Tax Filing and Payments
One of the biggest advantages of using Paylocity is automated tax handling. After each payroll run, the platform calculates and remits federal payroll taxes (Social Security, Medicare, and federal unemployment) along with any federal and state income taxes withheld from employee paychecks. It also handles state-level payroll taxes based on where your employees work.
You still want to verify that tax payments are going out correctly, especially during your first few cycles. Check that tax liability amounts match what you expected, and confirm that Paylocity has the correct state tax account numbers on file. Errors in state tax setup can result in late-payment penalties that fall on you, not the platform.
Post Payroll to Your General Ledger
After all payments are disbursed, record the payroll expenses in your general ledger. Paylocity can generate journal entry summaries that break out gross wages, employer tax contributions, benefits costs, and other deductions by account. If you use accounting software like QuickBooks or a similar platform, Paylocity may integrate directly so these entries post automatically.
The posting process summarizes every transaction from the pay run into the right expense and liability accounts. Gross wages go to your payroll expense account, withheld taxes go to a tax liability account until they’re remitted, and employer-paid benefits land in their respective cost categories. Keeping this in sync each pay period saves significant time at month-end and year-end close.
Running Off-Cycle Payroll
Sometimes you need to pay someone outside the normal schedule. A termination that requires immediate final pay, a missed bonus, or a payroll correction may all call for an off-cycle run. In Paylocity, you can create a separate payroll batch for these situations without affecting your regular schedule. The process mirrors a standard run: enter the earnings or adjustments, review the calculations, and submit. Taxes and deductions are calculated the same way.
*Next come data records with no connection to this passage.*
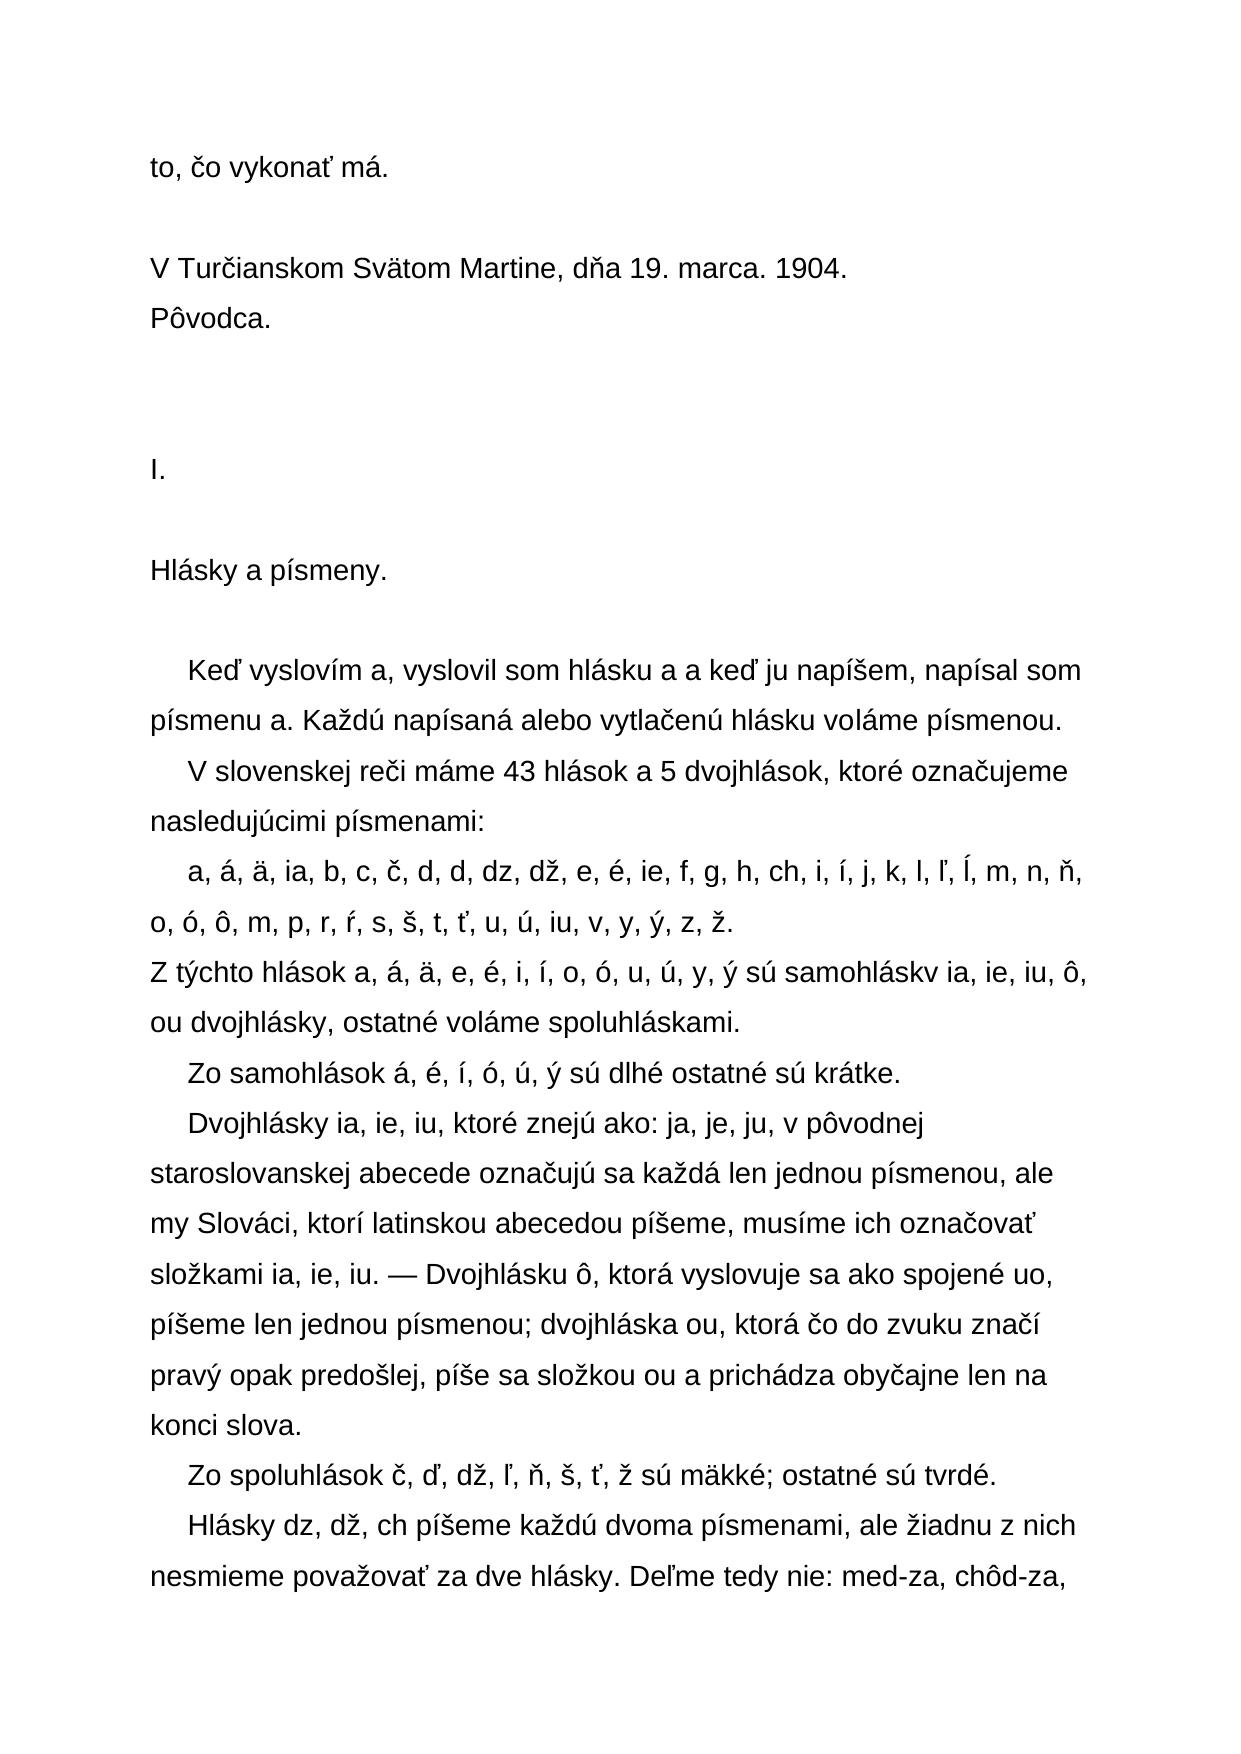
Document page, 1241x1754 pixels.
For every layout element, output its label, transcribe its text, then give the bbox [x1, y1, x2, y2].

text Dvojhlásky ia, ie, iu, ktoré znejú ako: ja, je, ju, v pôvodnej staroslovanskej abe­cede označujú sa každá len jednou písmenou, ale my Slováci, ktorí latinskou abecedou píšeme, musíme ich označovať složkami ia, ie, iu. — Dvojhlásku ô, ktorá vyslovuje sa ako spojené uo, píšeme len jednou písmenou; dvojhláska ou, ktorá čo do zvuku značí pravý opak predošlej, píše sa složkou ou a prichádza obyčajne len na konci slova. [150, 1106, 1091, 1441]
text Zo samohlások á, é, í, ó, ú, ý sú dlhé ostatné sú krátke. [150, 1056, 1091, 1089]
text Zo spoluhlások č, ď, dž, ľ, ň, š, ť, ž sú mäkké; ostatné sú tvrdé. [150, 1458, 1091, 1492]
text Pôvodca. [150, 301, 1091, 334]
text a, á, ä, ia, b, c, č, d, d, dz, dž, e, é, ie, f, g, h, ch, i, í, j, k, l, ľ, ĺ, m, n, ň, o, ó, ô, m, p, r, ŕ, s, š, t, ť, u, ú, iu, v, y, ý, z, ž. [150, 854, 1091, 938]
subtitle I. [150, 452, 1091, 485]
text Keď vyslovím a, vyslovil som hlásku a a keď ju napíšem, napísal som písmenu a. Každú napísaná alebo vytlačenú hlásku vo­láme písmenou. [150, 653, 1091, 737]
text to, čo vykonať má. [150, 150, 1091, 183]
text V Turčianskom Svätom Martine, dňa 19. marca. 1904. [150, 251, 1091, 284]
text V slovenskej reči máme 43 hlások a 5 dvojhlások, ktoré označujeme nasledujúcimi písmenami: [150, 754, 1091, 838]
subtitle Hlásky a písmeny. [150, 552, 1091, 586]
text Hlásky dz, dž, ch píšeme každú dvoma písmenami, ale žiadnu z nich nesmieme po­važovať za dve hlásky. Deľme tedy nie: med-za, chôd-za, [150, 1508, 1091, 1592]
text Z týchto hlások a, á, ä, e, é, i, í, o, ó, u, ú, y, ý sú samohláskv ia, ie, iu, ô, ou dvojhlásky, ostatné voláme spoluhláskami. [150, 955, 1091, 1039]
Off-cycle runs still need to meet banking deadlines for direct deposit, so plan accordingly. If an employee needs payment the same day, a paper check may be your only option depending on your bank’s processing speed.
Keeping Clean Records
Federal law requires you to retain payroll and tax records for at least three years, covering items like hours worked, wages paid, deductions taken, and tax payments made. Some records, such as those related to wage calculations, must be kept even longer under specific regulations. Paylocity stores payroll history digitally, which handles most of this automatically, but you should know where to find and export reports if you ever need them for an audit, a loan application, or a workers’ compensation review.
After each pay run, pull and save key reports: the payroll register (a line-by-line breakdown of every employee’s earnings and deductions), the tax liability summary, and the general ledger journal entry. Building this habit from the start keeps your records organized and makes year-end tasks like W-2 generation and annual tax reconciliation far less stressful.